Objective: Output the entries below as a two-column CSV with the header row "question" and "answer," one row per entry. Put each entry's text and its answer in their own quoted fields, replacing any line breaks with spaces.

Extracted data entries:
◇ ◇ ◇ ◇ ◇ ◇ ◇
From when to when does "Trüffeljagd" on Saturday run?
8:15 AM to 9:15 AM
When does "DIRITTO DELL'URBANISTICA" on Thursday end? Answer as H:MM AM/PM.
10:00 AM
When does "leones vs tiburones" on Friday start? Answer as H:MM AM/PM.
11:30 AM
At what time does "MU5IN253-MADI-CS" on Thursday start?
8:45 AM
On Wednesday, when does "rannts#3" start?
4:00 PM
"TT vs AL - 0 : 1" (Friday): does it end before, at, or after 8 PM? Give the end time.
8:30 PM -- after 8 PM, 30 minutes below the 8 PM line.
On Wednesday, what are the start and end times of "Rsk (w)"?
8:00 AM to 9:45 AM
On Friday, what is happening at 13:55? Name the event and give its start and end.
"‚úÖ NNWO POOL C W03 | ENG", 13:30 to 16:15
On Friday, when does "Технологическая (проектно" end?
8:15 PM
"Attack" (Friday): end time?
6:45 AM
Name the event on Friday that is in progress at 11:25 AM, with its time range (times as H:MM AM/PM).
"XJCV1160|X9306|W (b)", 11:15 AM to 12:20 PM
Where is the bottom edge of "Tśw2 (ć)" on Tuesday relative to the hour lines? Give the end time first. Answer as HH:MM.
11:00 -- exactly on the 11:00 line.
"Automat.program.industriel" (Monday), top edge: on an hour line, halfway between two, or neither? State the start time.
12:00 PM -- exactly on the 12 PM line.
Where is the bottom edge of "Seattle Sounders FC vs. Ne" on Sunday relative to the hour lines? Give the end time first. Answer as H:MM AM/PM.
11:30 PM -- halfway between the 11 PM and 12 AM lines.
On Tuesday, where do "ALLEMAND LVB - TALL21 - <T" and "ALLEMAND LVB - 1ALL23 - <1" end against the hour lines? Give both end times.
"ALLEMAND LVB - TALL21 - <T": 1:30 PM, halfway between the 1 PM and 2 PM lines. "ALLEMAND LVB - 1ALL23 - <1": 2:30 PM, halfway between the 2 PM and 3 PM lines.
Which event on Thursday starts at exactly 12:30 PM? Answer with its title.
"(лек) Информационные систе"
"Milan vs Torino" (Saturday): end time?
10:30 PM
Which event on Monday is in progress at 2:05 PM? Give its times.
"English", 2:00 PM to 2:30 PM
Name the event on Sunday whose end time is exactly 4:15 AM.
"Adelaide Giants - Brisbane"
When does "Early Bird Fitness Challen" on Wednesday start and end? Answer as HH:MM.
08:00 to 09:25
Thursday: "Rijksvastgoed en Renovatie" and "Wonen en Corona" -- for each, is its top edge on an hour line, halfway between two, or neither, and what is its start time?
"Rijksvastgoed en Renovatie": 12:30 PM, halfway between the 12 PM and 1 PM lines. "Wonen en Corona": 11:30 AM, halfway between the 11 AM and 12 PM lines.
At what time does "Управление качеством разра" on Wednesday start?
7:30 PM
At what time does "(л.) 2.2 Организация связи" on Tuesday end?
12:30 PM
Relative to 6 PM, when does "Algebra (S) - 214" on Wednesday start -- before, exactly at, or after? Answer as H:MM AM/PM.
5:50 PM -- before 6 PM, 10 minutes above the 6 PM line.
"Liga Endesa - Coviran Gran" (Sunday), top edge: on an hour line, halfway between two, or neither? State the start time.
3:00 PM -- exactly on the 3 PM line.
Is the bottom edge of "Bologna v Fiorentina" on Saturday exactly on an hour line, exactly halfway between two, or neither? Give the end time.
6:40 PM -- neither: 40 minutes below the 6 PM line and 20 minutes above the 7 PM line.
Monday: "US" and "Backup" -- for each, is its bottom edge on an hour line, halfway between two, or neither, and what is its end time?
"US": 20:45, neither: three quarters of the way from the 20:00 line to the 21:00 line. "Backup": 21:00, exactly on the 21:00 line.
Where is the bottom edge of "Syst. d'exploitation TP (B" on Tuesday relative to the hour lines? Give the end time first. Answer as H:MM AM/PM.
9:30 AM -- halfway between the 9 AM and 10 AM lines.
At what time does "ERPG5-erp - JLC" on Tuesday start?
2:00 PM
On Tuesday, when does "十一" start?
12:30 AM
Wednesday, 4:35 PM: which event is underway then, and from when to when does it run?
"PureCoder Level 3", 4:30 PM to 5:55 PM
◇ ◇ ◇ ◇ ◇ ◇ ◇
The solution:
question,answer
"From when to when does ""Trüffeljagd"" on Saturday run?","8:15 AM to 9:15 AM"
"When does ""DIRITTO DELL'URBANISTICA"" on Thursday end? Answer as H:MM AM/PM.","10:00 AM"
"When does ""leones vs tiburones"" on Friday start? Answer as H:MM AM/PM.","11:30 AM"
"At what time does ""MU5IN253-MADI-CS"" on Thursday start?","8:45 AM"
"On Wednesday, when does ""rannts#3"" start?","4:00 PM"
"""TT vs AL - 0 : 1"" (Friday): does it end before, at, or after 8 PM? Give the end time.","8:30 PM -- after 8 PM, 30 minutes below the 8 PM line."
"On Wednesday, what are the start and end times of ""Rsk (w)""?","8:00 AM to 9:45 AM"
"On Friday, what is happening at 13:55? Name the event and give its start and end.","""‚úÖ NNWO POOL C W03 | ENG"", 13:30 to 16:15"
"On Friday, when does ""Технологическая (проектно"" end?","8:15 PM"
"""Attack"" (Friday): end time?","6:45 AM"
"Name the event on Friday that is in progress at 11:25 AM, with its time range (times as H:MM AM/PM).","""XJCV1160|X9306|W (b)"", 11:15 AM to 12:20 PM"
"Where is the bottom edge of ""Tśw2 (ć)"" on Tuesday relative to the hour lines? Give the end time first. Answer as HH:MM.","11:00 -- exactly on the 11:00 line."
"""Automat.program.industriel"" (Monday), top edge: on an hour line, halfway between two, or neither? State the start time.","12:00 PM -- exactly on the 12 PM line."
"Where is the bottom edge of ""Seattle Sounders FC vs. Ne"" on Sunday relative to the hour lines? Give the end time first. Answer as H:MM AM/PM.","11:30 PM -- halfway between the 11 PM and 12 AM lines."
"On Tuesday, where do ""ALLEMAND LVB - TALL21 - <T"" and ""ALLEMAND LVB - 1ALL23 - <1"" end against the hour lines? Give both end times.","""ALLEMAND LVB - TALL21 - <T"": 1:30 PM, halfway between the 1 PM and 2 PM lines. ""ALLEMAND LVB - 1ALL23 - <1"": 2:30 PM, halfway between the 2 PM and 3 PM lines."
"Which event on Thursday starts at exactly 12:30 PM? Answer with its title.","""(лек) Информационные систе"""
"""Milan vs Torino"" (Saturday): end time?","10:30 PM"
"Which event on Monday is in progress at 2:05 PM? Give its times.","""English"", 2:00 PM to 2:30 PM"
"Name the event on Sunday whose end time is exactly 4:15 AM.","""Adelaide Giants - Brisbane"""
"When does ""Early Bird Fitness Challen"" on Wednesday start and end? Answer as HH:MM.","08:00 to 09:25"
"Thursday: ""Rijksvastgoed en Renovatie"" and ""Wonen en Corona"" -- for each, is its top edge on an hour line, halfway between two, or neither, and what is its start time?","""Rijksvastgoed en Renovatie"": 12:30 PM, halfway between the 12 PM and 1 PM lines. ""Wonen en Corona"": 11:30 AM, halfway between the 11 AM and 12 PM lines."
"At what time does ""Управление качеством разра"" on Wednesday start?","7:30 PM"
"At what time does ""(л.) 2.2 Организация связи"" on Tuesday end?","12:30 PM"
"Relative to 6 PM, when does ""Algebra (S) - 214"" on Wednesday start -- before, exactly at, or after? Answer as H:MM AM/PM.","5:50 PM -- before 6 PM, 10 minutes above the 6 PM line."
"""Liga Endesa - Coviran Gran"" (Sunday), top edge: on an hour line, halfway between two, or neither? State the start time.","3:00 PM -- exactly on the 3 PM line."
"Is the bottom edge of ""Bologna v Fiorentina"" on Saturday exactly on an hour line, exactly halfway between two, or neither? Give the end time.","6:40 PM -- neither: 40 minutes below the 6 PM line and 20 minutes above the 7 PM line."
"Monday: ""US"" and ""Backup"" -- for each, is its bottom edge on an hour line, halfway between two, or neither, and what is its end time?","""US"": 20:45, neither: three quarters of the way from the 20:00 line to the 21:00 line. ""Backup"": 21:00, exactly on the 21:00 line."
"Where is the bottom edge of ""Syst. d'exploitation TP (B"" on Tuesday relative to the hour lines? Give the end time first. Answer as H:MM AM/PM.","9:30 AM -- halfway between the 9 AM and 10 AM lines."
"At what time does ""ERPG5-erp - JLC"" on Tuesday start?","2:00 PM"
"On Tuesday, when does ""十一"" start?","12:30 AM"
"Wednesday, 4:35 PM: which event is underway then, and from when to when does it run?","""PureCoder Level 3"", 4:30 PM to 5:55 PM"